I would like to ask - Was this ethnic cleansing kept secret for a long while by the Soviet authorities?
Blessings,
Marduk
Yes, Brother Marduk, kept secret by the Soviet authorities right up until just about the end of the Soviet Union. (p.s. I’m not sure using the word “holocaust” is apropos in discussing the Ukrainian famine). Those who did attempt to bring attention to it in the Ukrainian community in the free world were subjugated to a long history of attacks from the Soviet propaganda machine that talk of the Ukrainian Famine was all Nazi lies, even though, of course, the onset of the Famine was before Hitler came to power, never mind that it was neither here nor there. The Soviet Disinformation machine was quite adept. In 1953 with Stalin still running the show, many Ukrainians in North America risked their and their families’ lives (back in Ukraine) by putting memories to paper in “The Black Deeds of the Kremlin” published in North America with first-hand accounts of what they lived through back in the 1930s in Ukraine. If the Soviets could trace the village or town of the memoirists, bad things could happen to family back home. Sometimes K.G.B. agents would actually put selected activists in the Ukrainian community in North America under duress if they could latch on to anyone vulnerable at some event: i.e. “Ivan, you have family here in Vinnytsia, your sister, mother, father, are still there, and we can tell you, they are O.K ; now we’ll make sure they are safe for you, just tell us once a month at this place who in the community is planning a demonstration here, or a meeting with a politician here to draw attention to this subject”. I knew of two such sad stories.
Funny thing is as a student activist in the 1980s, the K.G.B. in Ukraine paid a visit to my second cousin’s family back in the old country after one time us Ukrainian students in Canada brought some recognition to the plight of the Church and country under the Soviet Union at one particular international event. Scared the heck out of my family back in Ukraine. I learned of it later from a letter from Ukraine (posted with Lenin stamps and all) asking my dad if his son was at such and such an event. Unbelievable, and I didn’t publish my name in organizing. But the thing is the Communists started off as an underground group and they always looked on the Ukrainian emigre community as one of its enemies, no matter how relatively powerless we were.
It was risky because the paranoid Kremlin kept very close tabs on the Ukrainian emigration. Many did not even risk writing back home to find out who survived World War Two so as not to endanger their families back home. When the Iron Curtain collapsed, there were many family reunions of siblings and parents and kids who had not seen one another in 50! years, including in my family.
On the Famine memoirs, nobody took the stories really seriously until British historian Robert Conquest relied on them among other sources and published his groundbreaking work on Collectivization in the Soviet Union and the Ukrainian Famine.
Since an initial bump, there has been a steep regression in acknowledging the facts recently. In Moscow now, Soviet history is being brought slightly back into Vladimir Putin’s understanding of Soviet history. Similarly, in Ukraine, a corrupt thugocracy consisting of Soviet-schooled men has closed the archives on the Holodomor unbelievably and stated there is nothing left to research! The Education Minister in Ukraine now is one Dmytro Tabachnyk who claimed recently in a newspaper article in Russian that people who discuss the Holodomor and the mass deaths on Ukrainian news-sites or internet blogs are “
polluting the blogosphere”. Polluting was his word. Now this is thoroughly revolting to many Ukrainians for THE Minister of Education in Ukraine to proclaim.
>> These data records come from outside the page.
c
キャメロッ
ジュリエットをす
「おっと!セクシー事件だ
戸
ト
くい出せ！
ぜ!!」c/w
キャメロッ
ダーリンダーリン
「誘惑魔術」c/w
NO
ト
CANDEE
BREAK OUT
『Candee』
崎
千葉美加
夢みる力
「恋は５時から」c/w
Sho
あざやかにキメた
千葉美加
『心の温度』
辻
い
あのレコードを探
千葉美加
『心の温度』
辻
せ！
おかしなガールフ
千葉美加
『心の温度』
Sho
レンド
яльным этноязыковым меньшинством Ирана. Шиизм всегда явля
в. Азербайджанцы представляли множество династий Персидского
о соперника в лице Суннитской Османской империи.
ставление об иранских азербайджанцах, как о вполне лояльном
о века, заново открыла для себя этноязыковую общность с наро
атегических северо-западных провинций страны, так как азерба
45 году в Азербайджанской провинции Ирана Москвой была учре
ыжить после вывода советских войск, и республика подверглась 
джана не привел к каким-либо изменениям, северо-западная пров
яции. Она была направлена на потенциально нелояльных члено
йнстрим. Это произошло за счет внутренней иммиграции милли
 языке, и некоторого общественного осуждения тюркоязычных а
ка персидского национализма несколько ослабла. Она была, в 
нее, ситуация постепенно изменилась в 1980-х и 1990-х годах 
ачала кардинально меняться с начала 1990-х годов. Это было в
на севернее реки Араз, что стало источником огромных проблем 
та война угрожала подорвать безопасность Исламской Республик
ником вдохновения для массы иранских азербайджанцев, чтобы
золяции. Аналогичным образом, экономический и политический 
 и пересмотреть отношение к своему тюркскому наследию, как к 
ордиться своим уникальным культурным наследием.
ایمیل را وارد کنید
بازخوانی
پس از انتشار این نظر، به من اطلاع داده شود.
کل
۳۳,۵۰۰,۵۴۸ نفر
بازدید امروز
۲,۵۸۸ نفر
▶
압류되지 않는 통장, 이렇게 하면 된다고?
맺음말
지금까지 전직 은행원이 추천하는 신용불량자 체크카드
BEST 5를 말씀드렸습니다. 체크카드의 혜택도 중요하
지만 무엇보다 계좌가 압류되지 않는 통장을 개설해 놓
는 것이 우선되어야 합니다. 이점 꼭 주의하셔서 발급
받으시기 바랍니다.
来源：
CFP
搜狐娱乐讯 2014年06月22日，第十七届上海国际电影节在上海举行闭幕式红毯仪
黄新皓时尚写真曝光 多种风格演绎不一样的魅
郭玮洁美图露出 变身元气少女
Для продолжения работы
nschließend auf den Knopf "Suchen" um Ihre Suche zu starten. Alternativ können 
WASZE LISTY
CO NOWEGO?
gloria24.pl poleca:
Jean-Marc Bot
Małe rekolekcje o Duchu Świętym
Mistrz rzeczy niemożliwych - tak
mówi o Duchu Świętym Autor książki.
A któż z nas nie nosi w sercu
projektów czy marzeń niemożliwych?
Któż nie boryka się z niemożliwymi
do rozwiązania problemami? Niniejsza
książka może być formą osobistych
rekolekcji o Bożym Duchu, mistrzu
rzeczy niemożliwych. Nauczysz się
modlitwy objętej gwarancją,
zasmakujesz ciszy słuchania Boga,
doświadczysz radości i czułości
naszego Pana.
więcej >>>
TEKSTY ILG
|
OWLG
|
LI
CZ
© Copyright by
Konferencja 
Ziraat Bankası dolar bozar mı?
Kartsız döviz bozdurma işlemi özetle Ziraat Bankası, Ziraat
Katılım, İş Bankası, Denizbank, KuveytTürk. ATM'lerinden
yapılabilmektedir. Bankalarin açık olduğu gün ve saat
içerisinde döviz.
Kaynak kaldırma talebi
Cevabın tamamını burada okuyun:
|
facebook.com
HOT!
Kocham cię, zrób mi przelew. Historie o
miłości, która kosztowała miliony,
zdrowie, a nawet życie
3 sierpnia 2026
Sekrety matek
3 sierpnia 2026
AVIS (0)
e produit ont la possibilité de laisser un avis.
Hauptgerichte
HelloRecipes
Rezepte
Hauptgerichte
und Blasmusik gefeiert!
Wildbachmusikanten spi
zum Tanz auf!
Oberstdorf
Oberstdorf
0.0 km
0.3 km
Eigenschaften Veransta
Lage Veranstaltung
The powers who lobbied for Tabachnyk’s appointment would deserve another thread.
So yes, the story was kept hidden and now, it seems, after letting some info. out, it is to be locked up again or is to be interpreted in ways acceptable to the corrupt powers that now be.
So in an ironic kind of way, national-democratic forces in Ukraine (and the Church) are falling back on the diaspora to help them out, as was the case in the Soviet Union. Problem is there is a lot of people in the Ukrainian community who are losing hope now as to things changing back in Ukraine; there is fatigue. It feels like our parents’ and grandparents’ generation struggled so long to see the Soviet Union collapse and freedom for Ukraine that there is little appetite left to keep struggling against the forces who wish to bring many aspects of the good old days back to Ukraine and Russia: i.e. no free press; no truly democratic choice in elections (Yedyna Rossiya in Russia acclaimed, or Yanukovych’s party in Ukraine), journalists killed; history’s crimes whitened; curbs on certain churches like ours, and the list goes on. Ukraine is being sucked back into some neo-Soviet miasma it seems at times, with those parts of the old Iron Curtain that could escape the Kremlin’s grip - Poland, Hungary, the Czecks, Slovaks - at least being given a chance to develop freely.